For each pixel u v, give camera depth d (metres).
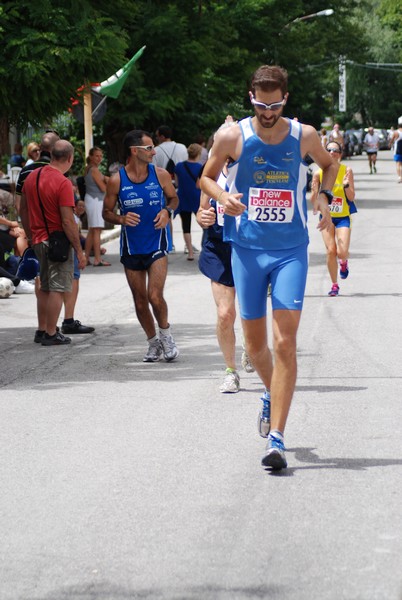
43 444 11.55
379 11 142.50
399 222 42.38
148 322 16.31
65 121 47.19
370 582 7.57
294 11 64.62
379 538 8.43
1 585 7.71
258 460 10.74
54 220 17.81
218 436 11.72
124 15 29.56
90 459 10.92
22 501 9.61
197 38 46.44
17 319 21.28
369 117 164.12
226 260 13.78
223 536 8.57
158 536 8.61
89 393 14.11
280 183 10.26
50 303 17.92
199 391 14.10
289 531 8.63
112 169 32.44
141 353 17.16
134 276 16.09
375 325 19.06
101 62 26.28
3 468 10.68
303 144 10.26
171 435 11.80
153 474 10.34
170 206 16.09
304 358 16.11
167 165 31.97
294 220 10.34
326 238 22.69
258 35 60.88
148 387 14.43
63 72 26.12
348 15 79.44
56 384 14.78
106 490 9.86
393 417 12.41
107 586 7.64
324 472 10.26
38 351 17.56
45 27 26.17
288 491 9.70
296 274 10.30
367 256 30.86
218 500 9.48
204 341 18.11
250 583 7.61
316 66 77.19
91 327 19.33
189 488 9.86
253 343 10.80
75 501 9.56
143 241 15.97
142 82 44.62
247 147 10.20
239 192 10.38
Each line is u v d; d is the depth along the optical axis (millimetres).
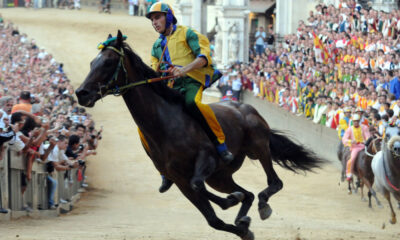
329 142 20719
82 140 15258
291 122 24094
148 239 8547
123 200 16375
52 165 12508
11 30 43438
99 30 47969
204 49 7453
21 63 34000
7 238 7957
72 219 12141
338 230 10922
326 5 30453
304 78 23359
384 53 20812
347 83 20188
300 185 18453
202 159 7203
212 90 33125
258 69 30031
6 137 9891
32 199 11758
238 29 33031
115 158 22172
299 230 10594
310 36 26516
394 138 11516
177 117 7246
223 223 7484
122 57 7055
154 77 7375
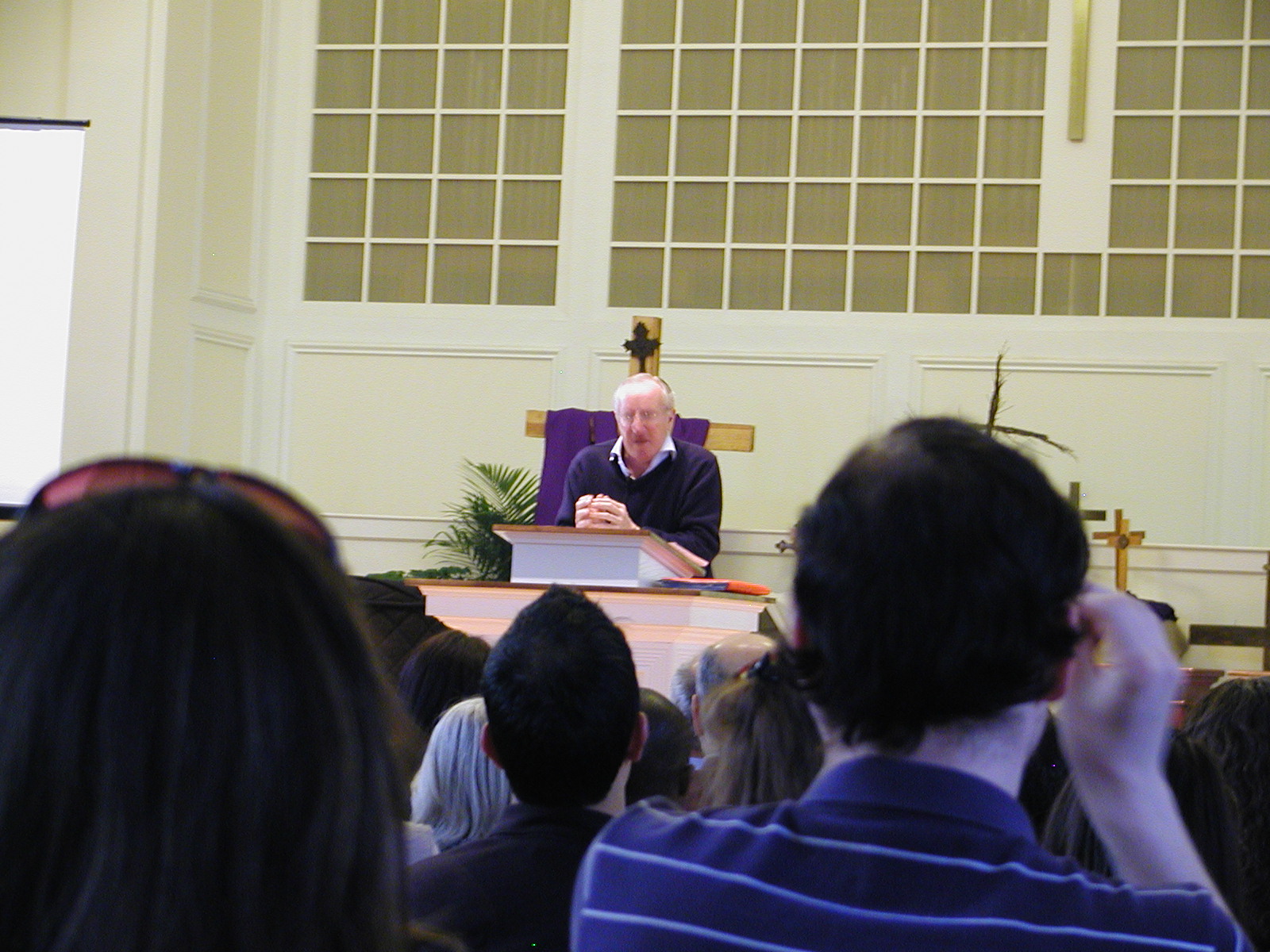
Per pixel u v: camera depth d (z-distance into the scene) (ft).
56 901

|---|

» **HOW TO COMPLETE THIS TASK**
Leave out the pictures and retype every line above exactly.

» **YOUR SOLUTION**
For each pixel u v, give camera depth d (metres).
43 444 11.55
379 11 142.50
399 222 42.38
148 322 16.31
65 121 47.19
370 582 7.57
294 11 64.62
379 538 8.43
1 585 7.71
258 460 10.74
54 220 17.81
218 436 11.72
124 15 29.56
90 459 10.92
22 501 9.61
197 38 46.44
17 319 21.28
369 117 164.12
226 260 13.78
223 536 8.57
158 536 8.61
89 393 14.11
280 183 10.26
50 303 17.92
199 391 14.10
289 531 8.63
112 169 32.44
141 353 17.16
134 276 16.09
375 325 19.06
101 62 26.28
3 468 10.68
303 144 10.26
171 435 11.80
153 474 10.34
170 206 16.09
304 358 16.11
167 165 31.97
294 220 10.34
326 238 22.69
258 35 60.88
148 387 14.43
63 72 26.12
348 15 79.44
56 384 14.78
106 490 9.86
393 417 12.41
107 586 7.64
324 472 10.26
38 351 17.56
45 27 26.17
288 491 9.70
296 274 10.30
367 256 30.86
218 500 9.48
204 341 18.11
250 583 7.61
316 66 77.19
91 327 19.33
189 488 9.86
253 343 10.80
75 501 9.56
143 241 15.97
142 82 44.62
247 147 10.20
239 192 10.38
Each line is u v d; d is the depth along the optical axis (millimetres).
329 142 20719
82 140 15258
291 122 24094
148 239 8547
123 200 16375
52 165 12508
11 30 43438
99 30 47969
204 49 7453
21 63 34000
7 238 7957
72 219 12141
338 230 10922
326 5 30453
304 78 23359
384 53 20812
347 83 20188
300 185 18453
202 159 7203
212 90 33125
258 69 30031
6 137 9891
32 199 11758
238 29 33031
115 158 22172
299 230 10594
310 36 26516
394 138 11516
177 117 7246
223 223 7484
122 57 7055
154 77 7375
Per pixel u v: camera depth d (z-distance into the scene) (ft).
56 901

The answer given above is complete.